Loads of core exercises from press ups to crunches to planks...speak to your gym assts and they'll advise. I do 1-2 core sessions a week, but that's because I enjoy food and real ale too much and am a bit heavier than you

08/01/2013 at 12:39

It's difficult. I've always been a big person. I'm 5' 10 and currently 11.5st so a little bigger than you, yet compared to my personal reference of who "I" am, I look like an anorexic now, i'm boney, sitting on a hard seat is uncomfortable! I know that even now i'm only just inside healthy bmi, so i've just got to readjust my perception.

08/01/2013 at 16:01
Lardarse wrote (see)

i'm boney, sitting on a hard seat is uncomfortable!

I can relate to that! Had to ask some friends for a cushion once whilst sitting on their garden bench during a barbecue! Also had the "you've lost too much weight" - I'm also around 5'10 and vary between 11st 4 and 11st 8 (depending on how soon after Christmas it is).

08/01/2013 at 16:42

Shows how things have changed when someone complains about not being fat.

09/01/2013 at 19:33
Peter Everitt wrote (see)
Lardarse wrote (see)

i'm boney, sitting on a hard seat is uncomfortable!

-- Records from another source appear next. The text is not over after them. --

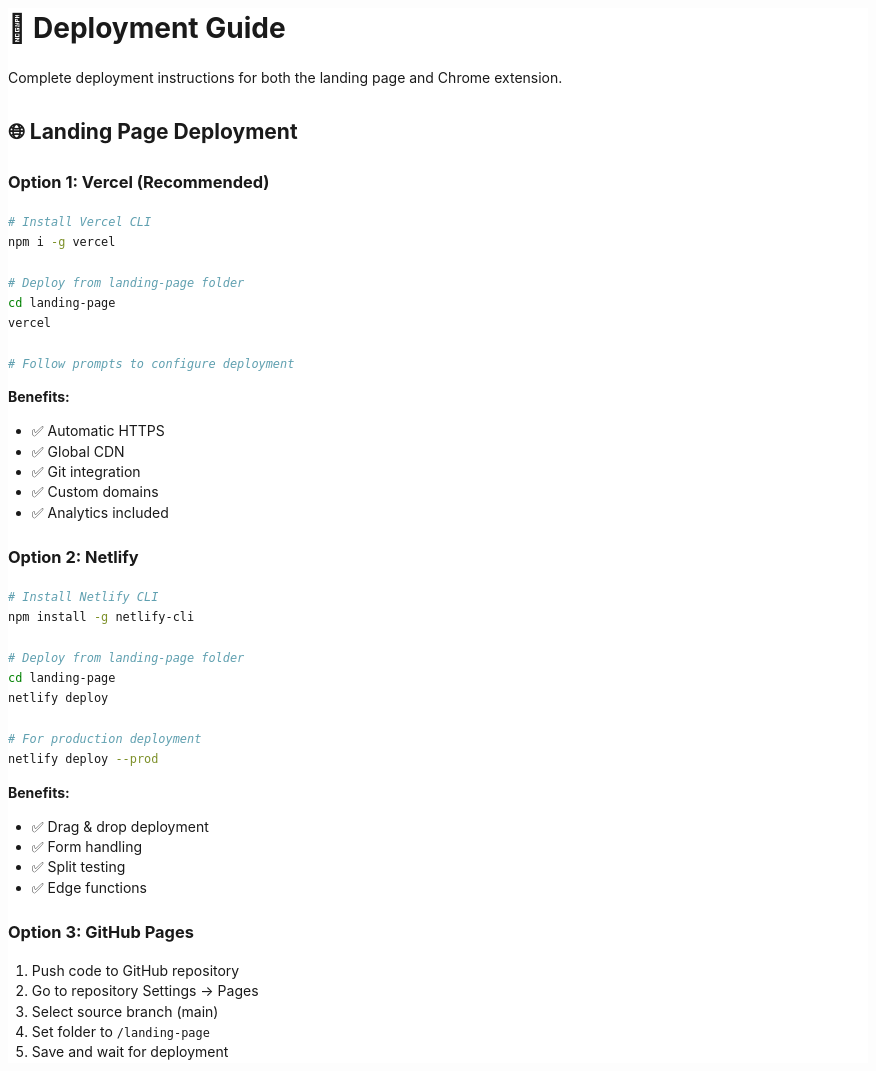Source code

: # 🚀 Deployment Guide

Complete deployment instructions for both the landing page and Chrome extension.

## 🌐 Landing Page Deployment

### Option 1: Vercel (Recommended)
```bash
# Install Vercel CLI
npm i -g vercel

# Deploy from landing-page folder
cd landing-page
vercel

# Follow prompts to configure deployment
```

**Benefits:**
- ✅ Automatic HTTPS
- ✅ Global CDN
- ✅ Git integration
- ✅ Custom domains
- ✅ Analytics included

### Option 2: Netlify
```bash
# Install Netlify CLI
npm install -g netlify-cli

# Deploy from landing-page folder
cd landing-page
netlify deploy

# For production deployment
netlify deploy --prod
```

**Benefits:**
- ✅ Drag & drop deployment
- ✅ Form handling
- ✅ Split testing
- ✅ Edge functions

### Option 3: GitHub Pages
1. Push code to GitHub repository
2. Go to repository Settings → Pages
3. Select source branch (main)
4. Set folder to `/landing-page`
5. Save and wait for deployment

I can relate to that! Had to ask some friends for a cushion once whilst sitting on their garden bench during a barbecue! Also had the "you've lost too much weight" - I'm also around 5'10 and vary between 11st 4 and 11st 8 (depending on how soon after Christmas it is).

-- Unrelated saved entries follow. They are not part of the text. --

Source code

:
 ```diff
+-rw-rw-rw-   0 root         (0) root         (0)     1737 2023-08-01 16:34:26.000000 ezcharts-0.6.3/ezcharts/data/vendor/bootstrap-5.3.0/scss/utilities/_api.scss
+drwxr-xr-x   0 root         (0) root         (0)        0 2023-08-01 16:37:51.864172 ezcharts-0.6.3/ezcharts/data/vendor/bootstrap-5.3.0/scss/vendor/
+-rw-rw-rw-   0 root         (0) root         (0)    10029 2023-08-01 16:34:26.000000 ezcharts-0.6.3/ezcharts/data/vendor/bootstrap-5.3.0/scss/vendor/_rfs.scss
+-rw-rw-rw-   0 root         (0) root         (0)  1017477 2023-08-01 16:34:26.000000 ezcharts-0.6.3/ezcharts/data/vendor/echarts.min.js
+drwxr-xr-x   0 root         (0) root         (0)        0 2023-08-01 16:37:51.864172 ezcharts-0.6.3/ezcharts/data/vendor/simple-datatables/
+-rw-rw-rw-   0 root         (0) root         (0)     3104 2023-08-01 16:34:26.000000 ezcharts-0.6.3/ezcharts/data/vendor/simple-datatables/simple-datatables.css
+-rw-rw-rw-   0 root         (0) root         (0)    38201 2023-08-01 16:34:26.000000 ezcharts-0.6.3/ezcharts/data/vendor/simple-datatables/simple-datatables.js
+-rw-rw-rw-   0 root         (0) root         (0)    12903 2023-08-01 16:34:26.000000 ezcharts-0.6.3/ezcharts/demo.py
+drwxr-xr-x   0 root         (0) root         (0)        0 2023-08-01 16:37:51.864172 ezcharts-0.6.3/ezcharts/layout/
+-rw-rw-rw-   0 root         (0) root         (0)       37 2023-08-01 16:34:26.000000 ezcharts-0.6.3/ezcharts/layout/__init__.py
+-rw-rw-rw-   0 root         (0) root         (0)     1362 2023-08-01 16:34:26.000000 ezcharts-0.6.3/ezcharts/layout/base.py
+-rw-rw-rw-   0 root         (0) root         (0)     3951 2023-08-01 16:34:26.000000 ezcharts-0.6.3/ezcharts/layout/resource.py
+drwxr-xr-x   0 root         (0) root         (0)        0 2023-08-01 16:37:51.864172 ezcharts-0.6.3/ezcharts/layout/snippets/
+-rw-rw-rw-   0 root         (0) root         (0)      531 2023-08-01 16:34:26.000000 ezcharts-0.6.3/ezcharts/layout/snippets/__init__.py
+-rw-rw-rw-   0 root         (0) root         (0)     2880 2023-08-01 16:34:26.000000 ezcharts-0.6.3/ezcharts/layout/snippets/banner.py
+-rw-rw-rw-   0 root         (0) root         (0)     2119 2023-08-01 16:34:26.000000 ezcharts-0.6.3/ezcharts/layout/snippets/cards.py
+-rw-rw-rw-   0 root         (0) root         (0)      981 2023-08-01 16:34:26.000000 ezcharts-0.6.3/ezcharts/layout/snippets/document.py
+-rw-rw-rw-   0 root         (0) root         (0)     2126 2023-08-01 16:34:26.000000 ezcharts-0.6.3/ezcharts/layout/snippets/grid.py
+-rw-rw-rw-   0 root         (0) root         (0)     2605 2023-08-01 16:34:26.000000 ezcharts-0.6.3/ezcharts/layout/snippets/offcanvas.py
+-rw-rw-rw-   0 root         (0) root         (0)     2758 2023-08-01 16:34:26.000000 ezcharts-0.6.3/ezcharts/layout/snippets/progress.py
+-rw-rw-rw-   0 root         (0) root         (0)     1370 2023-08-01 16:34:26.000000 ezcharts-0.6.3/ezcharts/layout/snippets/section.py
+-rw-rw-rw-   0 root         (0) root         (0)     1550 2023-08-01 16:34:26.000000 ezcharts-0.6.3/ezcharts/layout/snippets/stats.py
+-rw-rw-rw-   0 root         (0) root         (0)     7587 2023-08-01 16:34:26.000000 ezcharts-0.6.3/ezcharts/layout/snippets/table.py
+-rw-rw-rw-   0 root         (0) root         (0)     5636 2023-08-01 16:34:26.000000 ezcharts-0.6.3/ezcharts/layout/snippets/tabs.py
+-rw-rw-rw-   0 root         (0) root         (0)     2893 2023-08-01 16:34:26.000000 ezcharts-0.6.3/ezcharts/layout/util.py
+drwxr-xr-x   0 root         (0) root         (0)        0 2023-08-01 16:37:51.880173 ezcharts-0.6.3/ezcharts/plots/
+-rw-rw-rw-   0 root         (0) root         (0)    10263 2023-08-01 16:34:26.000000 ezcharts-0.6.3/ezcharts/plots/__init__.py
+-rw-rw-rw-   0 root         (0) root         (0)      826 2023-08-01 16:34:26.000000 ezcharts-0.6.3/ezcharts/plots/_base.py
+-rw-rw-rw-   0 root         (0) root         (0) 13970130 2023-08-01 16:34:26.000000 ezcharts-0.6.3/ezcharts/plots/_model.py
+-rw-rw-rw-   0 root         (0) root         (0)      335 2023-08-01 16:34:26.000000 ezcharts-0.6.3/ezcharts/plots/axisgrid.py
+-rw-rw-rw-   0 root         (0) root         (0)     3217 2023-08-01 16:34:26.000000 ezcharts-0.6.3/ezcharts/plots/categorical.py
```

I haven't been 11.5st since I was 16. I feel like Alice in Wonderland! I've had the boney bum before, but now it seems to go all the way up my back, leaning against walls is uncomfortable.

09/01/2013 at 21:28

I've also had a lot of ITB issues with similar diagnosis. I continue to do strengthening exercises for glutes/tfl, and then general core exercises, squats, lunges etc. All of these are done at home with a resistance band / dumbells. Also, for strengthening work, hill repeats are good. Strengthening work for running doesn't need to involve big weights, but the gym combined with a sensible programme can be of real benefit.

11/01/2013 at 13:23

If you're only thinking of your running speed and race times, you're probably fine as you are. If you feel self conscious about being skinny, you could work at putting on a bit of muscle, but don't use the beefy gym boys as a benchmark for comparison! Most good long distance runners I know DO look vaguely gaunt and skinny - stripped back to the bare minimum is the phrase that comes to mind. It's what works best for their chosen sport. If you put on even half a stone of unnecessary muscle, you might notice yourself slowing down due to the extra weight.

Work on the necessary muscle, i.e. the bits your physio has said are weak. And yeah, buy some clothes that fit!